TASK »
Reproduce, from the lines below, exactly the stretch that begins at the line containing "ASP.NET MVC 3 功能。" and ends at the line containing "6: Server Hooks & API Endpoints", both included.

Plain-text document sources
====================

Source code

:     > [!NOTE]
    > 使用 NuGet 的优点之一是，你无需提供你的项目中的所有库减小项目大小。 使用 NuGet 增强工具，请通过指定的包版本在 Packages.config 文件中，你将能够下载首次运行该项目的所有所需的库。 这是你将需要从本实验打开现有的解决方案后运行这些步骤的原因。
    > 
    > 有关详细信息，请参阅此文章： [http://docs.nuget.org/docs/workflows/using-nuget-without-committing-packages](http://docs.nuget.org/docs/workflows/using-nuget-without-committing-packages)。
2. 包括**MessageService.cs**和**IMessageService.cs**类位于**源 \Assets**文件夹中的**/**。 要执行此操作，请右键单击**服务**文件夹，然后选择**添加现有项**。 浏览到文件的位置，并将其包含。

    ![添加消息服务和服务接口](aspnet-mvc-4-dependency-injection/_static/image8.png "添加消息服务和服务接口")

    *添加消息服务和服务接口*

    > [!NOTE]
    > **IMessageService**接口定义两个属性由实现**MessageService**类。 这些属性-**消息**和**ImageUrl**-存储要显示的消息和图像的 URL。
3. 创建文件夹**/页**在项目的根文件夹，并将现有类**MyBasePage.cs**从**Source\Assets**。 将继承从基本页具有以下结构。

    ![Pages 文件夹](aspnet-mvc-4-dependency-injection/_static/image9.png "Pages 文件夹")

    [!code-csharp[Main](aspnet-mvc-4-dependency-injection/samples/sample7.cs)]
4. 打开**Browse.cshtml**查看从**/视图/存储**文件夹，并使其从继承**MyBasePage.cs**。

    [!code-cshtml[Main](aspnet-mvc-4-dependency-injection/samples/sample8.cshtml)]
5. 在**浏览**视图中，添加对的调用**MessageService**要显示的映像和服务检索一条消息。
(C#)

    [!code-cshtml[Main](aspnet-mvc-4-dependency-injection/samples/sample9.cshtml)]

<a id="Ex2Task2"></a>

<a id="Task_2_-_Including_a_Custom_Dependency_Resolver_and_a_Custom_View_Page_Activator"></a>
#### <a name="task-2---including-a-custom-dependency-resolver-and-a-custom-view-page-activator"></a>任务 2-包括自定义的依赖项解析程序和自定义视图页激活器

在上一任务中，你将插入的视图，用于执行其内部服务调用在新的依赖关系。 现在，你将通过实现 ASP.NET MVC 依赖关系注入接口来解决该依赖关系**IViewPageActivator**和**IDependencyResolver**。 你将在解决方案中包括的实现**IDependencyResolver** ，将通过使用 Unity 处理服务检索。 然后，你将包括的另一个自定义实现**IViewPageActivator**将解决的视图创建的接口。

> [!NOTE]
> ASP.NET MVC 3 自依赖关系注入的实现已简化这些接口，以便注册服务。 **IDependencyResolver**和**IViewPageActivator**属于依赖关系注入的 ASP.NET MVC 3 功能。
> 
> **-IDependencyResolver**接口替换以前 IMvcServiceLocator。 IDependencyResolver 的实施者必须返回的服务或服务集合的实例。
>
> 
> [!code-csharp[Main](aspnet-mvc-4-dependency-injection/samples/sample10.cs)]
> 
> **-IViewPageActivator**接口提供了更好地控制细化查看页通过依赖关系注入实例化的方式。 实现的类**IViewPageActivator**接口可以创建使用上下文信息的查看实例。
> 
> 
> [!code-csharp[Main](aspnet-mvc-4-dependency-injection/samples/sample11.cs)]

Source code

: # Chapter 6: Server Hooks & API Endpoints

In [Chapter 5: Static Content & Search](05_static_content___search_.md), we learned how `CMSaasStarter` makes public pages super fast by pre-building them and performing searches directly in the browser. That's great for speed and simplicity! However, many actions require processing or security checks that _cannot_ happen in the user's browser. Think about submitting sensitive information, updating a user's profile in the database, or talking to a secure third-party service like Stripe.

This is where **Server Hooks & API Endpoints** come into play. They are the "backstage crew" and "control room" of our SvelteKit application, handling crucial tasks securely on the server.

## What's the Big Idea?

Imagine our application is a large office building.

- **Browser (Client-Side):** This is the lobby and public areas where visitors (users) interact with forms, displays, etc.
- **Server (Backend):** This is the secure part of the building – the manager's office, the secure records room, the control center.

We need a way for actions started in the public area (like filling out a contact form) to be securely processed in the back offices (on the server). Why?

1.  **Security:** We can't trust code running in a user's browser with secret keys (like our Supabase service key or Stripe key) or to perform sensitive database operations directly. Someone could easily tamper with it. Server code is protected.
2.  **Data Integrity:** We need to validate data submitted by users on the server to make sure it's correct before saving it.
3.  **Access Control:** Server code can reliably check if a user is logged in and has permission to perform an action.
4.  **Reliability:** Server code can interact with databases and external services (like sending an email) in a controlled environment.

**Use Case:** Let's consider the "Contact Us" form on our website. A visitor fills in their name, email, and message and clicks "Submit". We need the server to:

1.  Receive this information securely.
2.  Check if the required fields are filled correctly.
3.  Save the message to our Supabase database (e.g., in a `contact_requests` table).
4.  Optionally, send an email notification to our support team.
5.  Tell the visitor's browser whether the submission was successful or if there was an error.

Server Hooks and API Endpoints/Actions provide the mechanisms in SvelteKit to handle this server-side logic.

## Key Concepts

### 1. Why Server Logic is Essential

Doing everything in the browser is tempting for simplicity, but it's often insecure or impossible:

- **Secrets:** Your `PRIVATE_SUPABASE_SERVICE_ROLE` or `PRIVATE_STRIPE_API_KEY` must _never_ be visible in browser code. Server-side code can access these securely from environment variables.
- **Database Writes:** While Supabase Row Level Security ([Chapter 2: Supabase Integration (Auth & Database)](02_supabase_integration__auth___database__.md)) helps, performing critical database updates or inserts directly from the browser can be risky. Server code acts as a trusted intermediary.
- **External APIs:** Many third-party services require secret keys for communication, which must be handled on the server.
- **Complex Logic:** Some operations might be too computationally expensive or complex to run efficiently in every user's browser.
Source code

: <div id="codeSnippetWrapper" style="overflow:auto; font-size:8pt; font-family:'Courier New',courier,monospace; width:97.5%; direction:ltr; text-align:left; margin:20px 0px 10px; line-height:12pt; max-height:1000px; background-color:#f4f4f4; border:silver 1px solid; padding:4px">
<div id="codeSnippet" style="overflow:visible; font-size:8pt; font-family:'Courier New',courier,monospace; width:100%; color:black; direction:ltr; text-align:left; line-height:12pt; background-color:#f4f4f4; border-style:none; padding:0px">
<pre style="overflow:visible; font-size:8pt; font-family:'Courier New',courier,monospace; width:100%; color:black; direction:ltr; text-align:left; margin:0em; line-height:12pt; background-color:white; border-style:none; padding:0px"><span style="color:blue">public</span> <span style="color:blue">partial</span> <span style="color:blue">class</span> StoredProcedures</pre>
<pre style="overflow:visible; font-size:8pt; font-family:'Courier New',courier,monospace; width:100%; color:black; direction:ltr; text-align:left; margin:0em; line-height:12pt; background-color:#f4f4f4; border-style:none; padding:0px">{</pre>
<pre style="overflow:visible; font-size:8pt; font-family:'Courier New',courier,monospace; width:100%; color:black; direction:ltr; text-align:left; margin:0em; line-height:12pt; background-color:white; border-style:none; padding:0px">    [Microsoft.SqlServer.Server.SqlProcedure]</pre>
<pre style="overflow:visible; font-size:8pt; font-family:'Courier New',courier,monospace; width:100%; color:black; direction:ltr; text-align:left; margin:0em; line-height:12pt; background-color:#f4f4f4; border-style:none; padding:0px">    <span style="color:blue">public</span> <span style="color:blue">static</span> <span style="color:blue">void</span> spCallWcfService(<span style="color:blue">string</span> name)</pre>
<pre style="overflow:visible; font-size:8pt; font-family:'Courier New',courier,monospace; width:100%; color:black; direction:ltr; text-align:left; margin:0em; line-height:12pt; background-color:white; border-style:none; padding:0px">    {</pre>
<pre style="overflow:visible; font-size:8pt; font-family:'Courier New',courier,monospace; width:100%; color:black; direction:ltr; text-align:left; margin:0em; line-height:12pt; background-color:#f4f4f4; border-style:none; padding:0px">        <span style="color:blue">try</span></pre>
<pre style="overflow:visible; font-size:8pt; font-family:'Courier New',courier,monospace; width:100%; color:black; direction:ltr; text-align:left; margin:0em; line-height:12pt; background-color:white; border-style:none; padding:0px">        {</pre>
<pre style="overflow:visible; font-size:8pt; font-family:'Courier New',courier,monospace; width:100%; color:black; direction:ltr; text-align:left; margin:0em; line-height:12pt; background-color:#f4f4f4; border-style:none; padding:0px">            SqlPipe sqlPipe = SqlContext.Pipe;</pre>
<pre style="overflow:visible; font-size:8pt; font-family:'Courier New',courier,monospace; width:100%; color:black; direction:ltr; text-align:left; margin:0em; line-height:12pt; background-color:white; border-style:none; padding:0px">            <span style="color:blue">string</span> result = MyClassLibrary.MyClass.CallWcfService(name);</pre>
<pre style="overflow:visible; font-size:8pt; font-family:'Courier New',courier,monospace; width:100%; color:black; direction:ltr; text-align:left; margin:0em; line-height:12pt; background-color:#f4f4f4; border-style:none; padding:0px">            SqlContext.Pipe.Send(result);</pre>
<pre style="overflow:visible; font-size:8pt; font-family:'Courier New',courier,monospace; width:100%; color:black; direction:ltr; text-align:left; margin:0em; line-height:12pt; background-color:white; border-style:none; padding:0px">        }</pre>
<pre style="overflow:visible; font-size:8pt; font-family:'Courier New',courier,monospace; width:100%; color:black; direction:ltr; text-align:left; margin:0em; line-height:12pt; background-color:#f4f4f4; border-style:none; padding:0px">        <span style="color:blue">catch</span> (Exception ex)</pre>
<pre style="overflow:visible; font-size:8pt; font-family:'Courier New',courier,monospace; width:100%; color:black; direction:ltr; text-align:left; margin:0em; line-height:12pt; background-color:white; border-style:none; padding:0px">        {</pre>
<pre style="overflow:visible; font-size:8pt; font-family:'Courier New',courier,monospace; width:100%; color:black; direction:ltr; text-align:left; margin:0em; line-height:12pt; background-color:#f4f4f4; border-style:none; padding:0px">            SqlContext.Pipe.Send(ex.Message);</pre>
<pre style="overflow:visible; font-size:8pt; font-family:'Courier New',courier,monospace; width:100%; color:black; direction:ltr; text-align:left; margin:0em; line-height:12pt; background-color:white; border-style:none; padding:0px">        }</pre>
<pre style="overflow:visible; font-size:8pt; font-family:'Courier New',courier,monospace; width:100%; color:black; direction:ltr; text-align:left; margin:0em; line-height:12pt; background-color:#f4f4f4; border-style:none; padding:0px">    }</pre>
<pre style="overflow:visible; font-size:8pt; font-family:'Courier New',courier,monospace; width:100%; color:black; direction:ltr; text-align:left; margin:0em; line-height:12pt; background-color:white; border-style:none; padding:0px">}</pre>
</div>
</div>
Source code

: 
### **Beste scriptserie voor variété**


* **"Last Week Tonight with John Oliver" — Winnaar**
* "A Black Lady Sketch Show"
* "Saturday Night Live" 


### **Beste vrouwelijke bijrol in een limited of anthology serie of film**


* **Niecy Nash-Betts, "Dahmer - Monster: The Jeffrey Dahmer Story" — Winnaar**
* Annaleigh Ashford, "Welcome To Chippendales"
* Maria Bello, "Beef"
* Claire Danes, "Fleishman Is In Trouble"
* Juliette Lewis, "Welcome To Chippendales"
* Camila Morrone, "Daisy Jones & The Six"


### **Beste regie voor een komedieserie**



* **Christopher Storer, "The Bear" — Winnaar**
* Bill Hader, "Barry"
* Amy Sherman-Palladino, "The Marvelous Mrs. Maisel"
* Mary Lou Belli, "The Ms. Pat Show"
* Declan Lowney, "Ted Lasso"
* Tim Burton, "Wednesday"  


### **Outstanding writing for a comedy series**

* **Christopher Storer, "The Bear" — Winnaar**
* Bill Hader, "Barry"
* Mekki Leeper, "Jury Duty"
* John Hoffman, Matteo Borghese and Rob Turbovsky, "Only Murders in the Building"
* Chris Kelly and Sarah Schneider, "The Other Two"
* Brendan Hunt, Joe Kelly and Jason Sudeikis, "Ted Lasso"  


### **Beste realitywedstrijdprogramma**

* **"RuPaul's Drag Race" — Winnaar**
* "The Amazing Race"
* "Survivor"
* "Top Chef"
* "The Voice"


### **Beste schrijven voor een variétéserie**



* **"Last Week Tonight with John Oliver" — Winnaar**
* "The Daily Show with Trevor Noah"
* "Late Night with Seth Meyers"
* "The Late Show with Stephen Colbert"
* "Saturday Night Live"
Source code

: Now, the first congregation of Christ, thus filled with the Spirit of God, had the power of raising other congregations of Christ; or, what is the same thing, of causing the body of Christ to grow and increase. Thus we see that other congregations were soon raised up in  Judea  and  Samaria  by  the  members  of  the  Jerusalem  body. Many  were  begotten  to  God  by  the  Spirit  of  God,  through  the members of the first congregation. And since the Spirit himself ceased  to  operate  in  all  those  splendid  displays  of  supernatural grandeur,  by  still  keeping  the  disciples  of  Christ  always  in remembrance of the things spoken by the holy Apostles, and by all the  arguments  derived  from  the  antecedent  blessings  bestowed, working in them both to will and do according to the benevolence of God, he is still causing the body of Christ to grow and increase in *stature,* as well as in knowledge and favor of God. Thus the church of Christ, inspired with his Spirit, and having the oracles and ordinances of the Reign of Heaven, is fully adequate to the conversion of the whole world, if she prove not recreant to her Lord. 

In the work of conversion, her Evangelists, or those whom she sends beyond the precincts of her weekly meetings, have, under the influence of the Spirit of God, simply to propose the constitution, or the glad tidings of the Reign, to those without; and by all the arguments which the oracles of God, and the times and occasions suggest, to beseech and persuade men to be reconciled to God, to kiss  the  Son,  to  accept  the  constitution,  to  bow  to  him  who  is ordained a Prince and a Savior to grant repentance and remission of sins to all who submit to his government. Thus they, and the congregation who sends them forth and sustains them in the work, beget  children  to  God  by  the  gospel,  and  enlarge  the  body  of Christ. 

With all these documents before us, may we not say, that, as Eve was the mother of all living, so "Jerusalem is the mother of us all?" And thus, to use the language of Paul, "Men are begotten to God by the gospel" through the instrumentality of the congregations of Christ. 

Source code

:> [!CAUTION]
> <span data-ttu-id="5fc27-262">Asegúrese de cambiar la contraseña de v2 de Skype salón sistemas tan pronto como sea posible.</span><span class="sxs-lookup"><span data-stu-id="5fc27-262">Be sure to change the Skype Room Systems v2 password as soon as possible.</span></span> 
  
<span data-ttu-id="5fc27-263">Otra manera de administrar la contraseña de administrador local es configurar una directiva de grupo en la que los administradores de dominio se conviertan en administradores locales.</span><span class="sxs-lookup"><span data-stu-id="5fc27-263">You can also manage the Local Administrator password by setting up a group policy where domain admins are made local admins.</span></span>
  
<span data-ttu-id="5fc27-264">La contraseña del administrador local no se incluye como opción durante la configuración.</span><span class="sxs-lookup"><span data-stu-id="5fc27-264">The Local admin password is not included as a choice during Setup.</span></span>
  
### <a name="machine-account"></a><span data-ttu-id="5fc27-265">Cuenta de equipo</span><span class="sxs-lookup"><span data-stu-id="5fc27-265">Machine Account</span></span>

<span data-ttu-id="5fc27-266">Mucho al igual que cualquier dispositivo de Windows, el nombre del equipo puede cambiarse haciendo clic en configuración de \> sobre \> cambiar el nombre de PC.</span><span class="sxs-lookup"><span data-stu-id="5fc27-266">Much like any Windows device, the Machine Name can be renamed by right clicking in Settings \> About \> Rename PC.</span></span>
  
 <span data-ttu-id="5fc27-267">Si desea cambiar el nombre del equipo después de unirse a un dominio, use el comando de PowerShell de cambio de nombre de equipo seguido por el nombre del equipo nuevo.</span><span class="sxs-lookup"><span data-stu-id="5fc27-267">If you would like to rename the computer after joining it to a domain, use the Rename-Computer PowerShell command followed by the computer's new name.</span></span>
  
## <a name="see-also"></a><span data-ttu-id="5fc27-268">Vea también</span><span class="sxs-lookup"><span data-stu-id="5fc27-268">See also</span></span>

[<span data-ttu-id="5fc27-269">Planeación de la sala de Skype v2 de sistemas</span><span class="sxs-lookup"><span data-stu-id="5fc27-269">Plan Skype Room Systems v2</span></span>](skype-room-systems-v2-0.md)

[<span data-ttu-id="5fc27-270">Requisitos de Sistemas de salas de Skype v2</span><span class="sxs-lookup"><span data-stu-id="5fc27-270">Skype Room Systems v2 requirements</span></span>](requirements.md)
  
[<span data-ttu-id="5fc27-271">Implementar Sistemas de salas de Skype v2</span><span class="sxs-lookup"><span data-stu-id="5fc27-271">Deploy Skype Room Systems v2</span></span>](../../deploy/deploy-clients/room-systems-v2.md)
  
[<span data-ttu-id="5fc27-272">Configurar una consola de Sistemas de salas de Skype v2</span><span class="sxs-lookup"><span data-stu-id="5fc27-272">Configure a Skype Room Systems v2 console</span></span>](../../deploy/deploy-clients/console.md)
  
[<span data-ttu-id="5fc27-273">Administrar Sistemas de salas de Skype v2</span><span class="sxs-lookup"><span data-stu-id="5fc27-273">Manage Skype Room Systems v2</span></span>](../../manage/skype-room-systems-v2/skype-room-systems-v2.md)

====================

RESPONSE AREA »
> ASP.NET MVC 3 自依赖关系注入的实现已简化这些接口，以便注册服务。 **IDependencyResolver**和**IViewPageActivator**属于依赖关系注入的 ASP.NET MVC 3 功能。
> 
> **-IDependencyResolver**接口替换以前 IMvcServiceLocator。 IDependencyResolver 的实施者必须返回的服务或服务集合的实例。
>
> 
> [!code-csharp[Main](aspnet-mvc-4-dependency-injection/samples/sample10.cs)]
> 
> **-IViewPageActivator**接口提供了更好地控制细化查看页通过依赖关系注入实例化的方式。 实现的类**IViewPageActivator**接口可以创建使用上下文信息的查看实例。
> 
> 
> [!code-csharp[Main](aspnet-mvc-4-dependency-injection/samples/sample11.cs)]

Source code

: # Chapter 6: Server Hooks & API Endpoints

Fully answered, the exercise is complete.